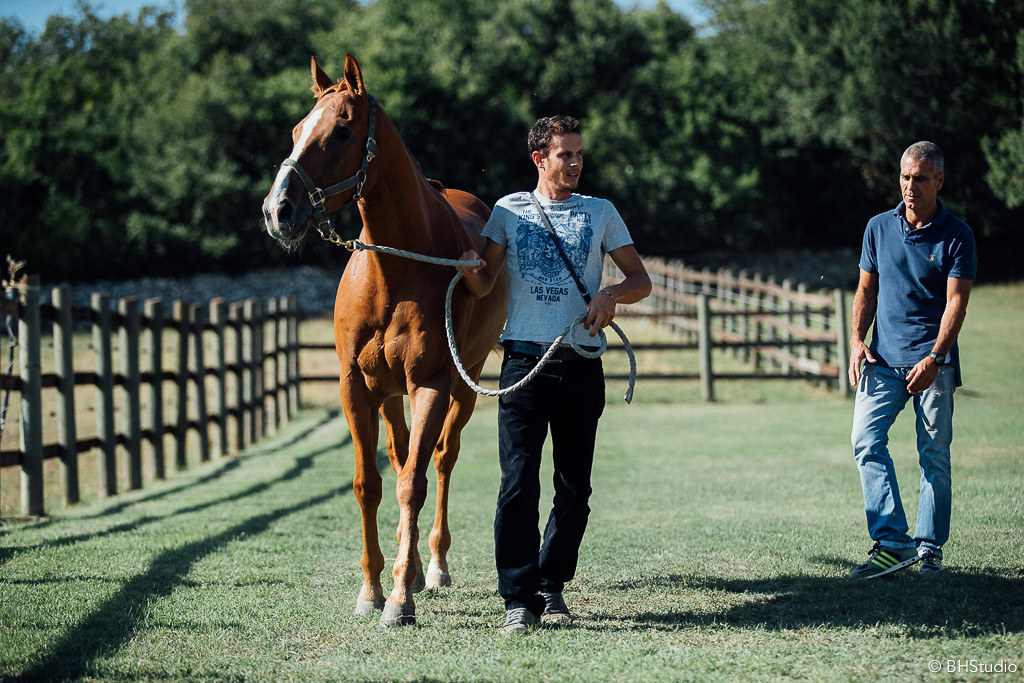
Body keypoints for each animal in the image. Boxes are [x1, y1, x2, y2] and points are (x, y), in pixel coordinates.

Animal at [262, 54, 508, 627]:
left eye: (342, 130)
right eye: (297, 130)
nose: (278, 211)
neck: (395, 271)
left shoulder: (431, 385)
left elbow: (413, 483)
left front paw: (398, 599)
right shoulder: (356, 387)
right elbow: (369, 484)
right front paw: (373, 587)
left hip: (462, 387)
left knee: (439, 461)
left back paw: (431, 567)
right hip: (390, 395)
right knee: (399, 456)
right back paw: (412, 566)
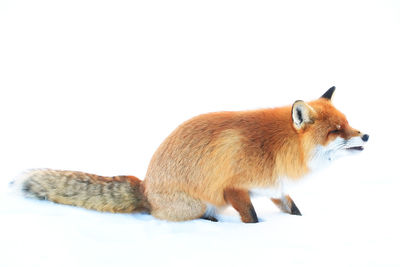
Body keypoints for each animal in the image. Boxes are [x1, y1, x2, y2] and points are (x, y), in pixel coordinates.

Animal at [14, 88, 368, 224]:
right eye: (336, 130)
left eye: (348, 124)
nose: (365, 136)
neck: (278, 148)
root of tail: (145, 187)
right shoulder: (233, 189)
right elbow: (252, 218)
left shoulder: (275, 189)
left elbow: (294, 211)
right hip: (198, 204)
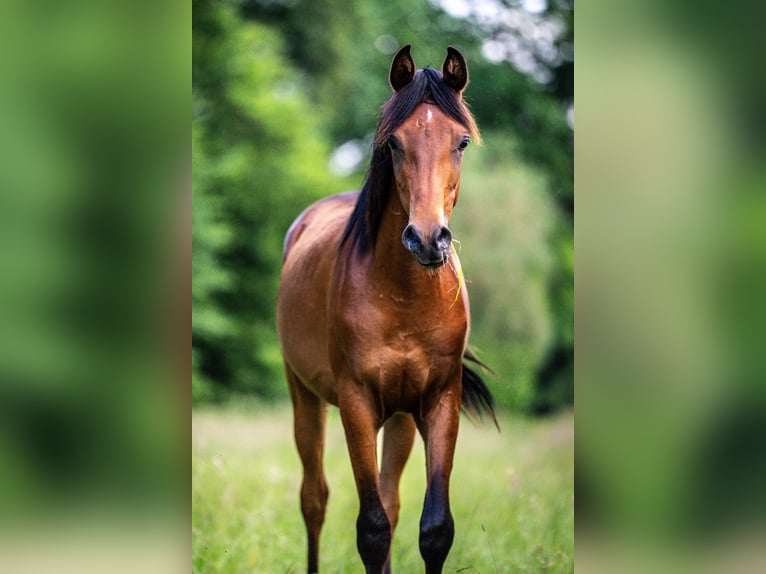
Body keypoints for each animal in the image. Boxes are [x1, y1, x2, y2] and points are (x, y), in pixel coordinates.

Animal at [276, 46, 498, 574]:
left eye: (461, 141)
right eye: (394, 143)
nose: (427, 238)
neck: (404, 296)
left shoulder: (438, 401)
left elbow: (433, 529)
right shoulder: (356, 402)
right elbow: (372, 529)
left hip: (398, 417)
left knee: (392, 500)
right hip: (305, 396)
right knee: (314, 499)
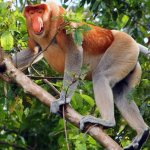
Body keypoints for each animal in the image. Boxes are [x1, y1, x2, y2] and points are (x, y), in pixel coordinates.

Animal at [23, 2, 149, 150]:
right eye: (32, 13)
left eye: (39, 11)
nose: (36, 20)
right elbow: (32, 52)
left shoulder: (61, 19)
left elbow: (75, 52)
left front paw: (62, 100)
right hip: (130, 62)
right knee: (121, 93)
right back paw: (142, 132)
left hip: (123, 48)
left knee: (101, 76)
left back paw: (107, 121)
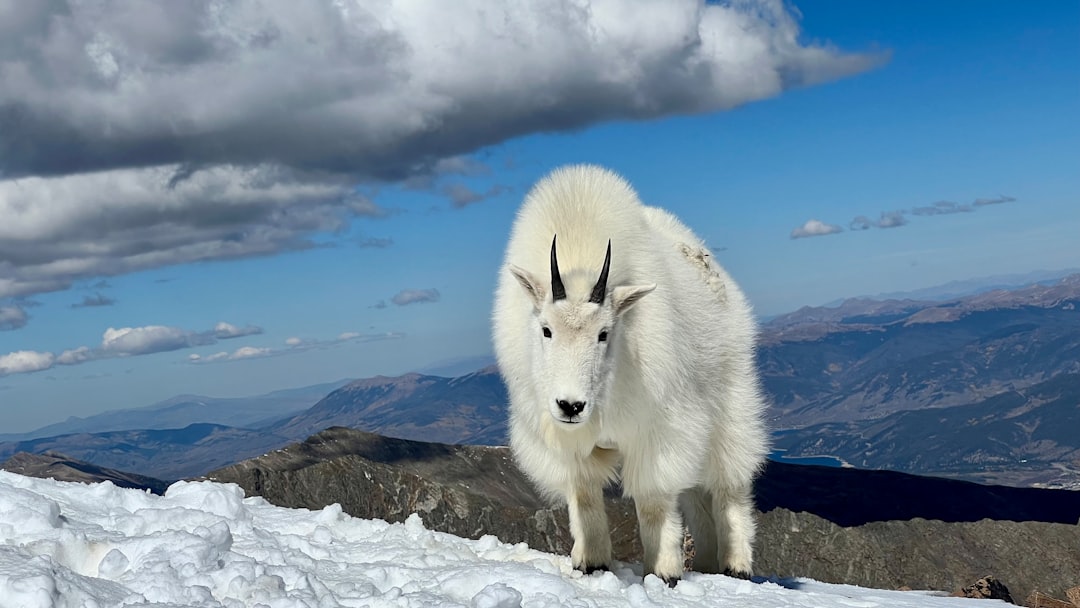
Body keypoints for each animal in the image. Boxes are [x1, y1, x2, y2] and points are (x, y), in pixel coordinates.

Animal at [492, 164, 769, 585]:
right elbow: (584, 493)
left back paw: (735, 564)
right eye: (546, 329)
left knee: (729, 485)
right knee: (696, 497)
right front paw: (591, 562)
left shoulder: (660, 429)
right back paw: (706, 563)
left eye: (605, 333)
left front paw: (664, 572)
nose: (570, 406)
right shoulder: (562, 441)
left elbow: (654, 500)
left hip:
- - - - -
* **Exercise brief**: Repeat only what runs from the first line of the records above to the line with "right knee: (314, 499)", both included, word for word, minus the pictures.

* **Your solution**:
Body keypoints for each animal in the image. Boxes are [x1, y1, x2, y2] and points are (x, y), in pixel coordinates.

Animal at [262, 54, 508, 627]:
left eye: (342, 130)
right eye: (297, 130)
nose: (278, 211)
neck: (395, 271)
left shoulder: (431, 385)
left elbow: (413, 483)
left front paw: (398, 599)
right shoulder: (356, 387)
right elbow: (369, 484)
right front paw: (373, 587)
left hip: (462, 387)
left knee: (439, 461)
left back paw: (431, 567)
right hip: (390, 395)
right knee: (399, 456)
right back paw: (412, 566)
Body keypoints for each animal in the image. Boxes are [x1, y1, x2, y2] and points are (x, y), in pixel coordinates.

Animal at [14, 88, 368, 224]:
right eye: (336, 130)
left eye: (348, 124)
nose: (365, 136)
neck: (278, 148)
root of tail: (145, 187)
right shoulder: (233, 189)
right elbow: (252, 218)
left shoulder: (275, 189)
left elbow: (294, 211)
right hip: (198, 204)
Body keypoints for each animal in the image. Boxes are [x1, y1, x2, y2] and points are (x, y), in pixel coordinates.

Animal at [276, 46, 498, 574]:
left eye: (461, 141)
right eye: (394, 143)
nose: (427, 238)
neck: (404, 296)
left shoulder: (438, 401)
left elbow: (433, 529)
right shoulder: (356, 402)
right elbow: (372, 529)
left hip: (398, 417)
left knee: (392, 500)
right hip: (305, 396)
right knee: (314, 499)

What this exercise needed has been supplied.